Gut microbiota dysbiosis is increasingly recognized as a critical factor influencing colorectal carcinogenesis, yet the mechanistic relationship between microbial imbalance and tissue-level pathological alterations remains incompletely understood. This study investigates the correlation between dysbiosis and colorectal tumor development by integrating high-throughput 16S rRNA microbial profiling with detailed histopathological examination of colorectal tissue samples. A mixed-methods experimental approach was employed, allowing quantitative microbial abundance, diversity indices, and dysbiosis scores to be analyzed alongside qualitative assessments of epithelial dysplasia, architectural distortion, inflammatory infiltration, and tumor grading. Results revealed significant enrichment of pro-carcinogenic taxa, particularly Fusobacterium nucleatum, mucin-degrading species, and inflammation-associated bacteria, in samples exhibiting advanced tumor grades. Diversity analyses demonstrated a marked decline in protective commensals, including butyrate-producing organisms, suggesting ecological collapse within the gut microbiome as lesions progressed. Statistical modeling further confirmed that higher dysbiosis scores strongly correlated with increased histopathological severity, supporting a dose-dependent microbial influence on neoplastic transformation.
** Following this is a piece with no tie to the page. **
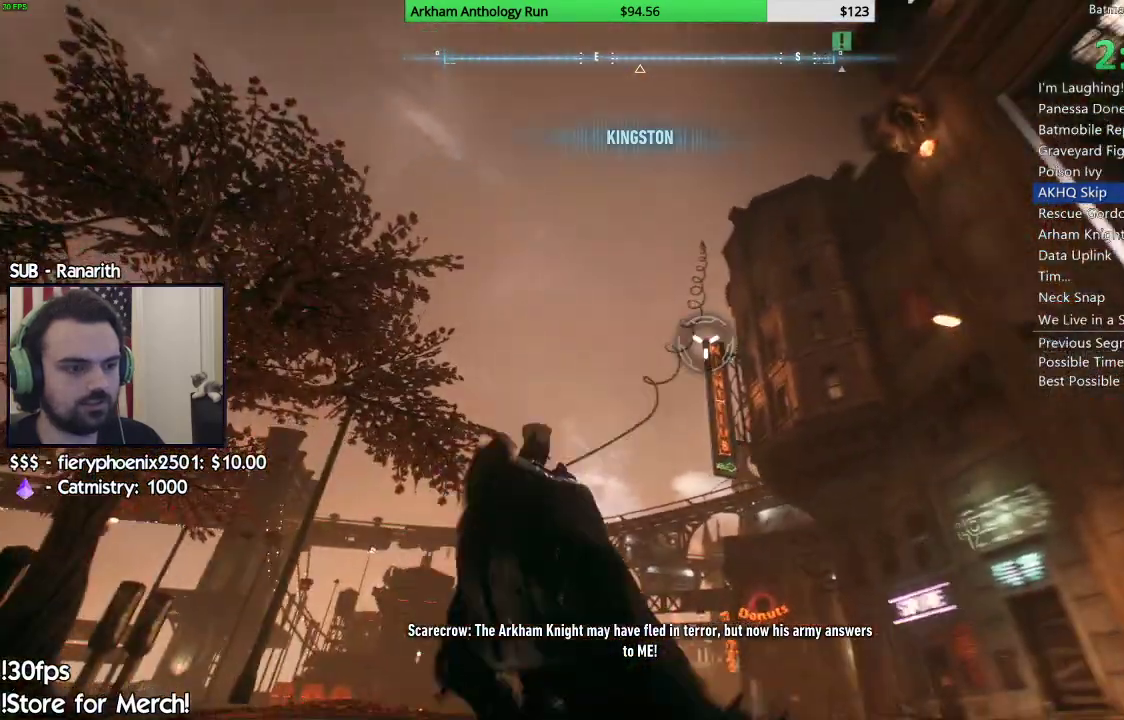
Gameplay with a controller (Xbox layout); each line is a JSON object with the inputs held at the frame after it. "events" lists button and stick changes between this image and that frame as [ms after this image, input, new state], when the widget could be followed in between.
{"buttons": [], "left_stick": "left", "right_stick": "center", "events": [[383, "left_stick", "left"]]}
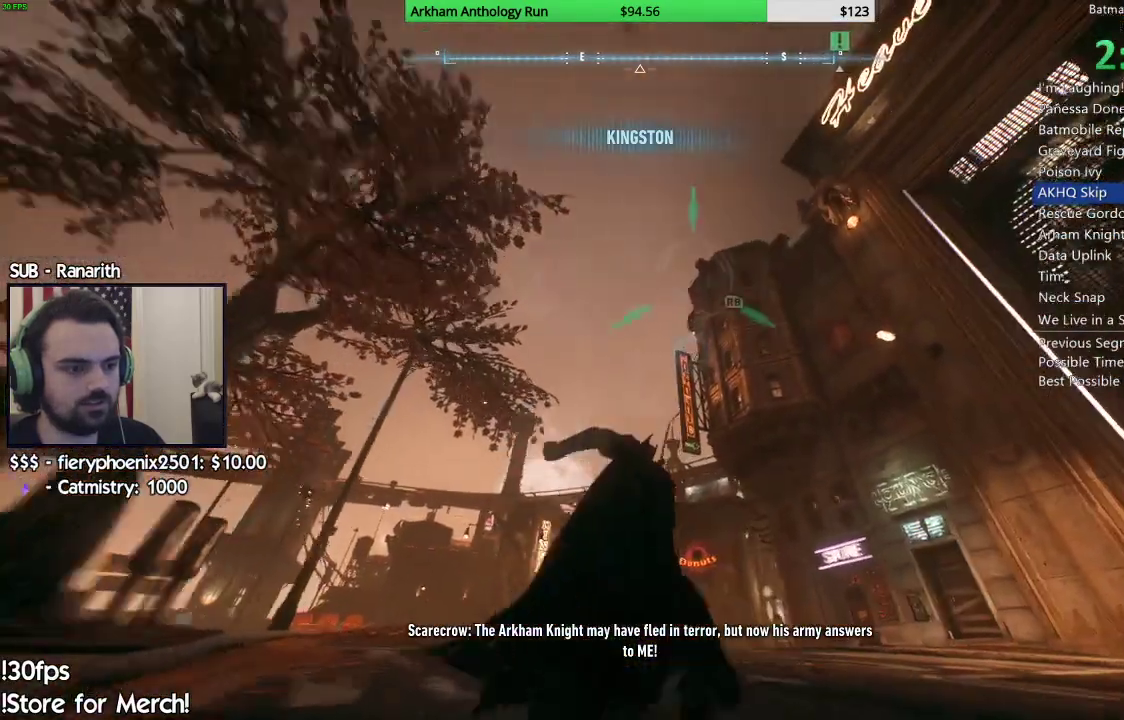
{"buttons": [], "left_stick": "left", "right_stick": "center", "events": []}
The integration of molecular and morphological findings provides robust evidence that dysbiosis contributes both to the initiation and progression of colorectal cancer. These findings highlight the potential of microbial signatures as early diagnostic biomarkers and emphasize the importance of microbiome-targeted strategies in risk prediction, prevention, and personalized therapeutic intervention.